Townhall.com: The United States Supreme Court Versus America: Awarding “The Privilege of Habeas Corpus To Terrorists”

…Only one thing is certain: Our terrorist enemies still at large must be amazed, amused and encouraged by the continued insistence by legal elites that they be treated like petty American criminals rather than fanatical killers eager for martyrdom.

…What is more alarming than the prospect of ignorance on the part of the majority is their collective seduction by hard left elites, particularly those in the Academy. Supreme Court justices don’t get out much. When they do it is typically to the nation’s law schools and to judicial and ABA conferences, where they are no doubt surrounded by thousands of elites who have as much experience with the war as the justices, but are perhaps even less well read on the nature of the jihadists’ ideology and tactics.

The Weekly Standard: Due Process for Jihadists?

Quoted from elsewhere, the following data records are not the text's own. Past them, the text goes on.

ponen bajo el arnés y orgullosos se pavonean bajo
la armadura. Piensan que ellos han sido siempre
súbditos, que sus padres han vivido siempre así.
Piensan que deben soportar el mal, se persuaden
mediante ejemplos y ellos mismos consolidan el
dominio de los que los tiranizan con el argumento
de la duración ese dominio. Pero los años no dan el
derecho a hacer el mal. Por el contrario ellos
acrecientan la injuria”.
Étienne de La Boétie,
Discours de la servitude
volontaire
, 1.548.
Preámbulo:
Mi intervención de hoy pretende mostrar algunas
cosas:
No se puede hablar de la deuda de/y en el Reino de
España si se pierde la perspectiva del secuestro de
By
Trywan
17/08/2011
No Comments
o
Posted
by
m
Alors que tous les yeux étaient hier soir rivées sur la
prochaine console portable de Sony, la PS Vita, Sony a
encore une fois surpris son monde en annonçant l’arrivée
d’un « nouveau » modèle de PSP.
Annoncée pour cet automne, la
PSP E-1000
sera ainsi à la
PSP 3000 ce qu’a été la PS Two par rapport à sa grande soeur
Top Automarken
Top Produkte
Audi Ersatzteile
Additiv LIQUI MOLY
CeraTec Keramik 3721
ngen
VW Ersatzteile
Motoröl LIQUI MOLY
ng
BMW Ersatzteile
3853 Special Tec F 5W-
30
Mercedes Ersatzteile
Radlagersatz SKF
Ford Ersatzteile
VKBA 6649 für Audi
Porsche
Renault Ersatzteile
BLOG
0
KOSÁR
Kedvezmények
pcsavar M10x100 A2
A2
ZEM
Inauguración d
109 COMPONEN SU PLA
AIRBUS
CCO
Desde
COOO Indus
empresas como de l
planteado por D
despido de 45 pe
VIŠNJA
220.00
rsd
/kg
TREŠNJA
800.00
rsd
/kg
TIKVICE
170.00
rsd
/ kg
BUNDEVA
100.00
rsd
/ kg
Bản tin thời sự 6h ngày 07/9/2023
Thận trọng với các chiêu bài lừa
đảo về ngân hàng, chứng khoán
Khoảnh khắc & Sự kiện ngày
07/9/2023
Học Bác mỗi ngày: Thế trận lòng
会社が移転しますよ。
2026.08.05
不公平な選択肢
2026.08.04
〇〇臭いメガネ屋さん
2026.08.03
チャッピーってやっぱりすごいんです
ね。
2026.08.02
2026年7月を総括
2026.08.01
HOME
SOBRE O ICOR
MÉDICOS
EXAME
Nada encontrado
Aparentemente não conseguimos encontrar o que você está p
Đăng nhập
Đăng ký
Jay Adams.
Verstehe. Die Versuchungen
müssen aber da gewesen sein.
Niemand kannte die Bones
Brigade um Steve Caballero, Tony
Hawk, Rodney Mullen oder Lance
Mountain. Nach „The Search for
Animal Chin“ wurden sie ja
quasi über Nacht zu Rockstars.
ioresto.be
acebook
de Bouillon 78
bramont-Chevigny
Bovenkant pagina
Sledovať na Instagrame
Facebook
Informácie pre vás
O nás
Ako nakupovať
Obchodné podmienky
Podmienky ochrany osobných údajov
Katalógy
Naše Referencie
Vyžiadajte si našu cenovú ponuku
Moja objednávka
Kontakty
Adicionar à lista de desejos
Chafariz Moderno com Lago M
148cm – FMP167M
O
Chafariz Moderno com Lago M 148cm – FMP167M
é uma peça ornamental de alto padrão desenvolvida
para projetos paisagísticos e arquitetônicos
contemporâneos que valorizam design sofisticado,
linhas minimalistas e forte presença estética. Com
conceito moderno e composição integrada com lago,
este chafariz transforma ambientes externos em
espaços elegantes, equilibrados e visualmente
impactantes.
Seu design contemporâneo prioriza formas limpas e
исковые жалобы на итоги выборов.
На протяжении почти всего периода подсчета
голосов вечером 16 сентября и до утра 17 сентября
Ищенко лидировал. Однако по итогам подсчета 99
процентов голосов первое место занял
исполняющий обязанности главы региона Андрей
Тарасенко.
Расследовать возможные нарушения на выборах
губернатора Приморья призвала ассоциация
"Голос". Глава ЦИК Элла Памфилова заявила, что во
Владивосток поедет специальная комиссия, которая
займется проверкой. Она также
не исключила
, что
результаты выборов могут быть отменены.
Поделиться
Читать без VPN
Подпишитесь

The solicitor general had a very good case. Let’s leave aside that in Johnson v. Eisentrager (1950) the Supreme Court flatly held that the Constitution does not vest foreign enemies with the right to habeas corpus–i.e., to challenge their military detention before the civilian courts. Let’s instead compare what Congress has wrought (with the 2005 Detainee Treatment Act and the 2006 Military Commissions Act) and “the base line” of 1789, when the Constitution enshrined habeas rights for Americans.

Clement recounted that in the late 18th century, alien combatants faced three insuperable hurdles in front of the courthouse door: (a) the jurisdiction of the federal courts did not extend outside U.S. territory; (b) the judicial writ was simply unavailable to belligerents because taking prisoners of war was deemed a political act of the sovereign, not a legal question for the courts; and (c) judges were required by separation-of-powers principles to accept the executive branch’s determination of combatant status.

Now, by contrast, combatants are given systematic judicial reviews in the civilian courts despite being held in a location, Guantánamo Bay, that the political branches have reaffirmed is not part of sovereign U.S. territory.

Wall Street Journal: The The Supreme Court Goes to War

Until Boumediene, the Supreme Court had never allowed an alien who was captured fighting against the U.S. to use our courts to challenge his detention.

…The Court refused to wait and see how Congress’s 2006 procedures for the review of enemy combatant cases work. Congress gave Guantanamo Bay prisoners more rights than any prisoners of war, in any war, ever. The justices violated the classic rule of self-restraint by deciding an issue not yet before them.

…Judicial micromanagement will now intrude into the conduct of war. Federal courts will jury-rig a process whose every rule second-guesses our soldiers and intelligence agents in the field. A judge’s view on how much “proof” is needed to find that a “suspect” is a terrorist will become the standard applied on the battlefield. Soldiers will have to gather “evidence,” which will have to be safeguarded until a court hearing, take statements from “witnesses,” and probably provide some kind of Miranda-style warning upon capture. No doubt lawyers will swarm to provide representation for new prisoners.

Read The Whole Things

*The Geneva Convention explicitly excludes combatants who pose as civilians (i.e., without uniforms) or who target civilians. They are considered spies and terrorists respectively. They are not entitled to protection as prisoners of war. And even POW’s have never been granted habeas rights.